A liderança norte-americana no campo do ensino contribuiu para o aumento das chamadas escolas internacionais (instituições criadas para atender à necessidade de educação de famílias estrangeiras, nos níveis fundamental e médio). Hoje, no Brasil, há mais de quinze unidades nessa categoria, algumas fundadas há mais de 90 anos, com quadro docente misto, embora composto, em sua maioria, por professores nativos de procedência norte-americana. Somente algumas adotam o sistema curricular britânico. Essas escolas atendem alunos de classe média estrangeiros e brasileiros, o que coloca a questão da convivência de alunos nativos e não-nativos, com pelo menos duas línguas: inglês e português. Atualmente, não há no país comunidades específicas em que o inglês figure como a única língua de comunicação. Mesmo em contextos onde o idioma é muito presente (igrejas, escolas internacionais, clubes, bares etc.), seu uso pode ser considerado predominante, mas não exclusivo.
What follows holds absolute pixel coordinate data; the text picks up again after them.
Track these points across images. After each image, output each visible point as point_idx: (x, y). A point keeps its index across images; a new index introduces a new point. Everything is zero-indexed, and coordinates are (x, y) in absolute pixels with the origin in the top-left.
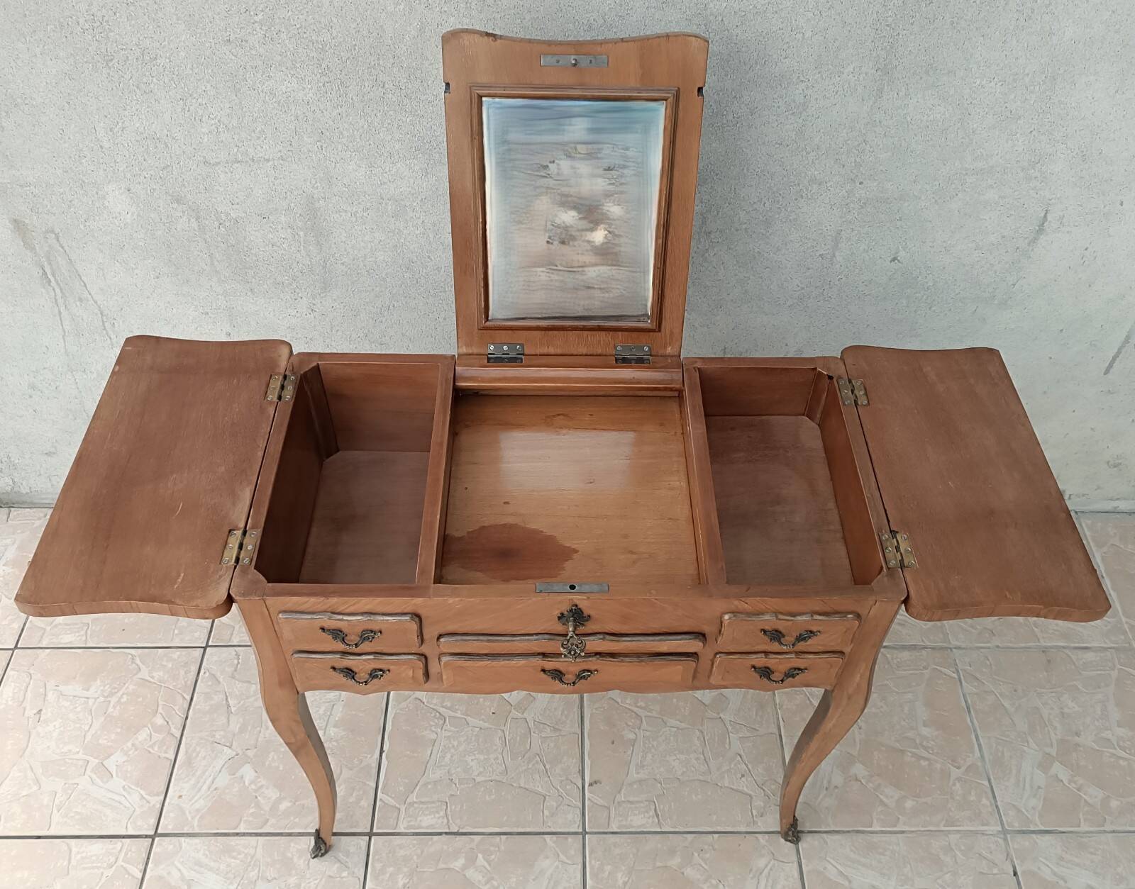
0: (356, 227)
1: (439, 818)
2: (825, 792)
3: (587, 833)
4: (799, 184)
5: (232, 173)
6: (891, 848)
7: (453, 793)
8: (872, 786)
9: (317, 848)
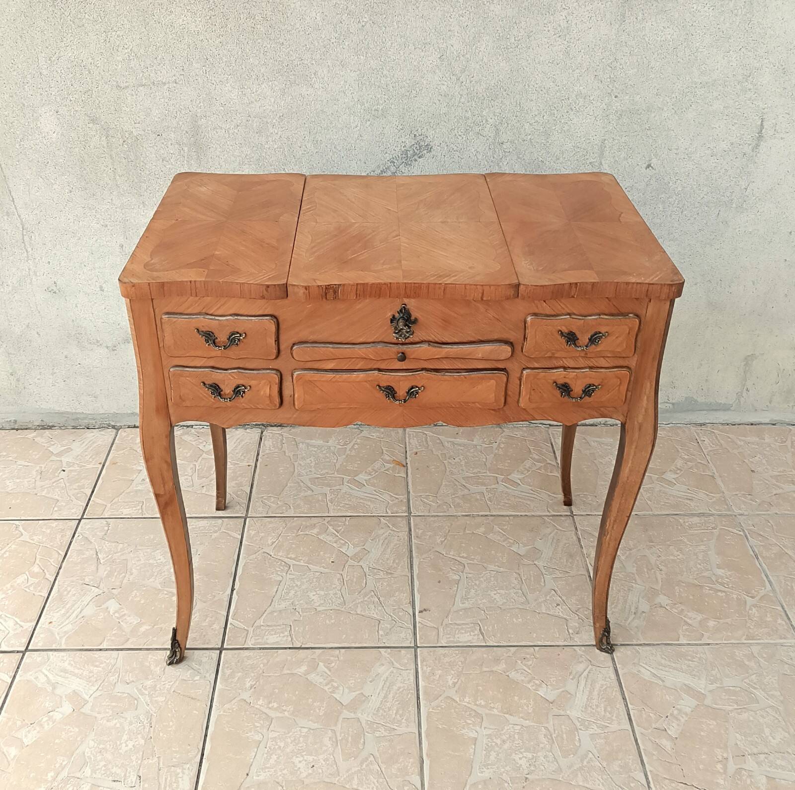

Outros contextos nos quais o idioma circulou no Brasil, a partir do século XIX, incluem, no caso da Inglaterra, entidades como a Igreja Anglicana (Holy Trinity Church), com unidades em vários estados brasileiros. Vários clubes de esportes foram fundados por ingleses (geralmente funcionários das empresas presentes no Brasil) e se mantêm ativos até o presente, dentre os quais destacam-se o Pernambuco Golf Club, os clubes de cricket (Recife, Rio de Janeiro e São Paulo) e alguns de futebol, como o Náutico e o Sport Clube do Recife. Além da prática das várias modalidades esportivas, os clubes serviam – e alguns ainda servem – como local de recreação e promoção de reuniões sociais para encontro sobretudo de falantes nativos, muitos deles na condição de expatriados.